**Dane do wykorzystania**.
★ ★ ★ ★

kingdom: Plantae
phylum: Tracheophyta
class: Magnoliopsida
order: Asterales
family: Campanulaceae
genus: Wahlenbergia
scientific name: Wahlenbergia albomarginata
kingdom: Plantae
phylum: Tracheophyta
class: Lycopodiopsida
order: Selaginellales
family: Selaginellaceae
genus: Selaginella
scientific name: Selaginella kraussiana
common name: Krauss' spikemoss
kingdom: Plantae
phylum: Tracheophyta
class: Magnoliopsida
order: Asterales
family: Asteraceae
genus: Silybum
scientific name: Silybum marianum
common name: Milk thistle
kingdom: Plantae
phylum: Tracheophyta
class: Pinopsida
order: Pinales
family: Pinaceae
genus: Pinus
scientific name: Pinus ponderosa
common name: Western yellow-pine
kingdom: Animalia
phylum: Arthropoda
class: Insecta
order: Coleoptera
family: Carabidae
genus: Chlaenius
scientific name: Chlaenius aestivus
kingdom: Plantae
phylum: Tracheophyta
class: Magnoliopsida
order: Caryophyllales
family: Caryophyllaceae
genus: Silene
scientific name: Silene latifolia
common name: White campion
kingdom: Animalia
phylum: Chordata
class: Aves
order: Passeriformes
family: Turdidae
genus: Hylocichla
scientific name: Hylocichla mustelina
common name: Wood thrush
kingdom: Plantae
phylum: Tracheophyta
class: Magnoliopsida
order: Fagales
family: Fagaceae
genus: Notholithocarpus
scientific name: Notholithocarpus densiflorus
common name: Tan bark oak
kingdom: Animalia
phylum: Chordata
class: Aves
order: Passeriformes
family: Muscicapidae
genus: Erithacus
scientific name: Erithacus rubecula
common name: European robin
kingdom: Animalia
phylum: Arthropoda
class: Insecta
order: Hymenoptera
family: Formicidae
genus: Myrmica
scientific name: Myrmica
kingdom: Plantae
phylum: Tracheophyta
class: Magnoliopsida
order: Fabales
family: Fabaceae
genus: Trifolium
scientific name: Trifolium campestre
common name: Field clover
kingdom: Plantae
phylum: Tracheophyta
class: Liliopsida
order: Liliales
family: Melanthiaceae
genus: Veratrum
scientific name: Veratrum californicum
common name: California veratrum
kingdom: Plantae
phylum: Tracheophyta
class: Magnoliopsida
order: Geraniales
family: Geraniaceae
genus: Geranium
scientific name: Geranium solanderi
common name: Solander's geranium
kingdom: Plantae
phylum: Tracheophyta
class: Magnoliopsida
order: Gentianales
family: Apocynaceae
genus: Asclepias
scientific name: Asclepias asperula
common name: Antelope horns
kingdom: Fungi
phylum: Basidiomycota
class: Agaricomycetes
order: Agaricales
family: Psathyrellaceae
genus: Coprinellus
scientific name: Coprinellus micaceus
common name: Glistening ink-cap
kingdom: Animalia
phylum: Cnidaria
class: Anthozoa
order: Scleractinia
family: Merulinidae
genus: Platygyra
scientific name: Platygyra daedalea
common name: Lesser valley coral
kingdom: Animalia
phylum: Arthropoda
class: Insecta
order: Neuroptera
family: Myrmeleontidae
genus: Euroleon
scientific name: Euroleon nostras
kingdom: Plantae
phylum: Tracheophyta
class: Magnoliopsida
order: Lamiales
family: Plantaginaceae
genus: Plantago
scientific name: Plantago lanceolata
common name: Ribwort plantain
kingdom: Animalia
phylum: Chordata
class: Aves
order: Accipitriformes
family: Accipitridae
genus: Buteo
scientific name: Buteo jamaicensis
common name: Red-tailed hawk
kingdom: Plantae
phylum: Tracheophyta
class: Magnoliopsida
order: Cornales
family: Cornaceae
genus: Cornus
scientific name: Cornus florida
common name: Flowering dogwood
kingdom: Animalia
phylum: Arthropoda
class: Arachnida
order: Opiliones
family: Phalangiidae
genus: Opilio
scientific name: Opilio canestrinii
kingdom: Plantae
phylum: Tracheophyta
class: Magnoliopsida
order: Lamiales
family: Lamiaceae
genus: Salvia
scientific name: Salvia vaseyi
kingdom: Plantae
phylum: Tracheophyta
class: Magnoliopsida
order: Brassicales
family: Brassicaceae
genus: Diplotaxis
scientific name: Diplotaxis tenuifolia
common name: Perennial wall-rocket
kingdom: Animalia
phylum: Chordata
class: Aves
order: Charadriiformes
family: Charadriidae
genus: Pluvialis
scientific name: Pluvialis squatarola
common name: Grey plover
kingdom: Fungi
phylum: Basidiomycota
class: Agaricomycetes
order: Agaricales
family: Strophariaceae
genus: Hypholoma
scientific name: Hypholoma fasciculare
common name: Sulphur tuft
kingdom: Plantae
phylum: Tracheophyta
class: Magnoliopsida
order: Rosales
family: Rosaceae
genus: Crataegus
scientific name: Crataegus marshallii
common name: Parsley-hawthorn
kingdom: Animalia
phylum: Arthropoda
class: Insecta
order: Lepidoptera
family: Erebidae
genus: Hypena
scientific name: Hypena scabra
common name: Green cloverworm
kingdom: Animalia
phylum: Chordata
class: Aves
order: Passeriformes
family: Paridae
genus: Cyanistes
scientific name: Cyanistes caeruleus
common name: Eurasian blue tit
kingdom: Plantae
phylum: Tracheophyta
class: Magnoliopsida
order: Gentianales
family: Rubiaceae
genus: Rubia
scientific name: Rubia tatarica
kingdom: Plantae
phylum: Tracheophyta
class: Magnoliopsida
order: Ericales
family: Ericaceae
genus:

★ ★ ★ ★

**Do zrobienia**. Przepisz wiernie wiersze z powyższych pozycji, zaczynając od wiersza zawierającego „family: Brassicaceae” i idąc aż do wiersza zawierającego „genus: Rubia”, łącznie z obydwoma i bez żadnych innych.

**Wynik zadania**.
family: Brassicaceae
genus: Diplotaxis
scientific name: Diplotaxis tenuifolia
common name: Perennial wall-rocket
kingdom: Animalia
phylum: Chordata
class: Aves
order: Charadriiformes
family: Charadriidae
genus: Pluvialis
scientific name: Pluvialis squatarola
common name: Grey plover
kingdom: Fungi
phylum: Basidiomycota
class: Agaricomycetes
order: Agaricales
family: Strophariaceae
genus: Hypholoma
scientific name: Hypholoma fasciculare
common name: Sulphur tuft
kingdom: Plantae
phylum: Tracheophyta
class: Magnoliopsida
order: Rosales
family: Rosaceae
genus: Crataegus
scientific name: Crataegus marshallii
common name: Parsley-hawthorn
kingdom: Animalia
phylum: Arthropoda
class: Insecta
order: Lepidoptera
family: Erebidae
genus: Hypena
scientific name: Hypena scabra
common name: Green cloverworm
kingdom: Animalia
phylum: Chordata
class: Aves
order: Passeriformes
family: Paridae
genus: Cyanistes
scientific name: Cyanistes caeruleus
common name: Eurasian blue tit
kingdom: Plantae
phylum: Tracheophyta
class: Magnoliopsida
order: Gentianales
family: Rubiaceae
genus: Rubia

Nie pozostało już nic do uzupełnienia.